▸ YOUR ASSIGNMENT
Can you rewrite the entries below, substituting "INCHES" for every occurrence of "INCH" and leaving everything else unchanged?

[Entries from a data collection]

——————————

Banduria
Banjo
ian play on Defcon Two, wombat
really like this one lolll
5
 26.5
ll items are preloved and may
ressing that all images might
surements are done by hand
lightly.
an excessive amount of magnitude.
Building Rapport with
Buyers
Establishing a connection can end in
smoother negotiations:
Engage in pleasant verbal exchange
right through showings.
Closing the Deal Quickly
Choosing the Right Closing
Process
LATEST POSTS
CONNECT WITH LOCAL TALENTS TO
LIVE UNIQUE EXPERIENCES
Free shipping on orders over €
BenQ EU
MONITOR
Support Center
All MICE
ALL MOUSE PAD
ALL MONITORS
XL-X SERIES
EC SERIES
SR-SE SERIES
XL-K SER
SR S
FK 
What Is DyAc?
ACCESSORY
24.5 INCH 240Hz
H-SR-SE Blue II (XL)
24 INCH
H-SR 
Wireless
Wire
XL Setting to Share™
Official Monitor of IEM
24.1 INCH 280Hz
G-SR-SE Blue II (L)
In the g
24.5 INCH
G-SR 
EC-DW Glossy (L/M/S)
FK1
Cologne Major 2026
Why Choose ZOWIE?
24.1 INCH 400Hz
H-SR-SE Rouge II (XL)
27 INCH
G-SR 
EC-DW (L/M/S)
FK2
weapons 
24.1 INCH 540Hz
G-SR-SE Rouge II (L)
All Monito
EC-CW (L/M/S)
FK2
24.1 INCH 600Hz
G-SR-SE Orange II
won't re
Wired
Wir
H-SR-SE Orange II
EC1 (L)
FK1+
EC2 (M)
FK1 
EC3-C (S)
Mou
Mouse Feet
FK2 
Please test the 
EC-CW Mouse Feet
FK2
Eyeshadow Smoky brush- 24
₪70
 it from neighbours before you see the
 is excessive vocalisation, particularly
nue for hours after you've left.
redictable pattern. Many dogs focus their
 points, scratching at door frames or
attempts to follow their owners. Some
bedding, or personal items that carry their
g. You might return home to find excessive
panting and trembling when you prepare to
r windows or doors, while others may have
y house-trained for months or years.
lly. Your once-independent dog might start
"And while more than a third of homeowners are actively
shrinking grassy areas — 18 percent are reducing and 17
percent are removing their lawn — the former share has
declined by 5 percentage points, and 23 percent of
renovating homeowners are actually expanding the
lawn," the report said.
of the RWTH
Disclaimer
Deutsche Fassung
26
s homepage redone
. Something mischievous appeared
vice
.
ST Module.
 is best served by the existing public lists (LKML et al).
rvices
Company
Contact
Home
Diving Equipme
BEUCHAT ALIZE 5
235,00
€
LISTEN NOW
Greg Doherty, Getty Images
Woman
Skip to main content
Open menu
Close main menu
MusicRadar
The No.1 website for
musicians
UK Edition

——————————

▸ EXERCISE ANSWER
Banduria
Banjo
ian play on Defcon Two, wombat
really like this one lolll
5
 26.5
ll items are preloved and may
ressing that all images might
surements are done by hand
lightly.
an excessive amount of magnitude.
Building Rapport with
Buyers
Establishing a connection can end in
smoother negotiations:
Engage in pleasant verbal exchange
right through showings.
Closing the Deal Quickly
Choosing the Right Closing
Process
LATEST POSTS
CONNECT WITH LOCAL TALENTS TO
LIVE UNIQUE EXPERIENCES
Free shipping on orders over €
BenQ EU
MONITOR
Support Center
All MICE
ALL MOUSE PAD
ALL MONITORS
XL-X SERIES
EC SERIES
SR-SE SERIES
XL-K SER
SR S
FK 
What Is DyAc?
ACCESSORY
24.5 INCHES 240Hz
H-SR-SE Blue II (XL)
24 INCHES
H-SR 
Wireless
Wire
XL Setting to Share™
Official Monitor of IEM
24.1 INCHES 280Hz
G-SR-SE Blue II (L)
In the g
24.5 INCHES
G-SR 
EC-DW Glossy (L/M/S)
FK1
Cologne Major 2026
Why Choose ZOWIE?
24.1 INCHES 400Hz
H-SR-SE Rouge II (XL)
27 INCHES
G-SR 
EC-DW (L/M/S)
FK2
weapons 
24.1 INCHES 540Hz
G-SR-SE Rouge II (L)
All Monito
EC-CW (L/M/S)
FK2
24.1 INCHES 600Hz
G-SR-SE Orange II
won't re
Wired
Wir
H-SR-SE Orange II
EC1 (L)
FK1+
EC2 (M)
FK1 
EC3-C (S)
Mou
Mouse Feet
FK2 
Please test the 
EC-CW Mouse Feet
FK2
Eyeshadow Smoky brush- 24
₪70
 it from neighbours before you see the
 is excessive vocalisation, particularly
nue for hours after you've left.
redictable pattern. Many dogs focus their
 points, scratching at door frames or
attempts to follow their owners. Some
bedding, or personal items that carry their
g. You might return home to find excessive
panting and trembling when you prepare to
r windows or doors, while others may have
y house-trained for months or years.
lly. Your once-independent dog might start
"And while more than a third of homeowners are actively
shrinking grassy areas — 18 percent are reducing and 17
percent are removing their lawn — the former share has
declined by 5 percentage points, and 23 percent of
renovating homeowners are actually expanding the
lawn," the report said.
of the RWTH
Disclaimer
Deutsche Fassung
26
s homepage redone
. Something mischievous appeared
vice
.
ST Module.
 is best served by the existing public lists (LKML et al).
rvices
Company
Contact
Home
Diving Equipme
BEUCHAT ALIZE 5
235,00
€
LISTEN NOW
Greg Doherty, Getty Images
Woman
Skip to main content
Open menu
Close main menu
MusicRadar
The No.1 website for
musicians
UK Edition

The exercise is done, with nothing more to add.